O.P. Bahl

Effect of load on the mechanical properties of carbon fibres from pan precursor

Abstract A detailed study of the effect of tension during low temperature stabilisation on the mechanical properties of carbon fibres (HTT 1000°C) has been carried out. Best properties are attained even where the fibre has an ultimate shrinkage of about 7 percent, a result in contrast with the previous belief of obtaining maximum mechanical properties only with ultimate elongation during early stabilisation. To explain this behaviour, various other experiments with varying load conditions have been performed and are described here.

Characterisation of acrylic fibres used for making carbon fibres

Abstract Various PAN fibres have been characterised by using different techniques such as; mechanical testing, X-ray studies and molecular weight distribution analysis. A direct relationship between the primary Youngs modulus of the precursor and the Youngs modulus of the carbon fibre developed therefrom has been established for the first time.

Role of oxygen during thermal stabilisation of pan fibres

Abstract PAN fibres are to be heated in the presence of an oxidising atmosphere before carbonisation. Infra-red spectra of heat treated PAN fibres show variation in the intensities of some old peaks and development of new peaks suggesting that three main reactions take place namely cyclisation, dehydrogenation and uptake of oxygen in the form of hydroxyl, carbonyl and carboxyl groups. Initiation as well as propagation of these reactions depends on the nature of the polymer as well as on the experimental conditions. For copolymer fibres heated in the presence of oxygen, it has been found that cyclisation and dehydrogenation go on simultaneously while in the presence of air and for homopolymer fibres, dehydrogenation precedes cyclisation. This is further confirmed by DTA studies and the mechanical properties of oxidised fibres. The length of the ring sequence for fibres oxidised in the presence of oxygen is found to be shorter than that of air and nitrogen treated fibres.

Infrared spectral studies of preoxidized PAN fibres incorporated with cuprous chloride additive

Abstract Polyacrylonitrile (PAN) fibres, pretreated with cuprous chloride have been converted into carbon fibres with mechanical properties much higher than those obtained from untreated precursor. Infrared spectroscopy has been used to characterize the oxidized fibres in order to understand the reasons for superior performance of CuCl treated PAN fibres.

Treatment of pan fibres with SO2 and development of carbon fibres therefrom

Abstract High performance carbon fibres have been obtained by low temperature treatment of polyacrylonitrile (PAN) fibres in an atmosphere of SO 2 , before pyrolysis to 1000°C. The shrinkage behaviour, aromatisation index and the mechanical properties have been critically examined. These results are compared with those of the air-treated fibres. The process has been found to be much quicker and the strength of the carbon fibres so obtained is about 25% higher than that those prepared by the conventional air-pretreatment method.

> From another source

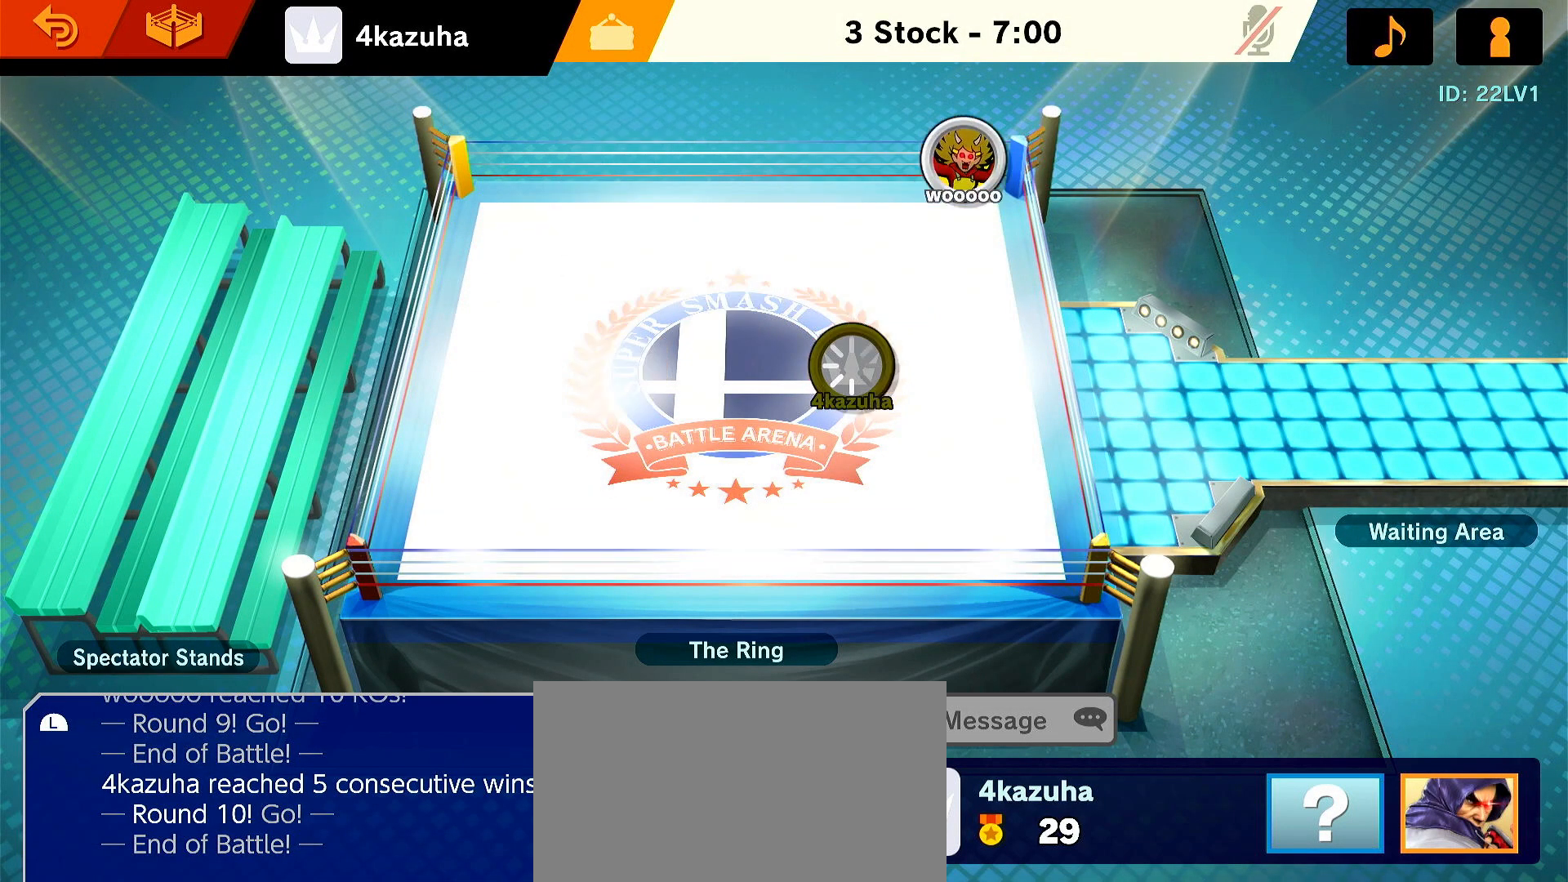
Gameplay with a controller (Nintendo layout); each line is a JSON object with the inputs held at the frame after it. "events" lists button and stick changes between this image and that frame as [ms after this image, input, new state], when the widget could be followed in between. Not read: DPAD_DOWN DPAD_UP L3 R3.
{"buttons": [], "left_stick": "center", "right_stick": "center", "events": [[167, "START", "down"], [233, "START", "up"], [317, "START", "down"], [417, "START", "up"]]}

Reducing treatment of overoxidized PAN fibres for making carbon fibres

Abstract The tensile strength of carbon fibres developed from overoxidized PAN fibres and later reduced with pyrogallol solution has been found to be 25% better than that obtained by conventional methods. There is, however, no effect of such treatment on the Youngs modulus of the fibres. Infrared analysis of the stabilized fibres shows a considerable decrease in the intensity of the oxygen-containing functional groups after reducing treatment of the fibres. The new model proposed for overstabilized PAN fibres agrees satisfactorily with the observations.

A novel method of improving the Young's modulus of carbon fibres

Abstract Carbon fibres possessing a Youngs modulus of about 24 × 106 psi have been made from PAN fibres by heating up to 1000°C. The conventional method of improving the modulus further is to heat treat the fibres to higher temperatures which adds to the cost of the fibres because of the high energy consumption. A novel method has been devised wherein the Youngs modulus can be improved by about 20%. The energy consumed in this method is about 5 Wh as compared to about 200 Wh to achieve a similar increase for the same amount of the fibre following the conventional method of thermal heating. These fibres have been characterised by infrared spectroscopy.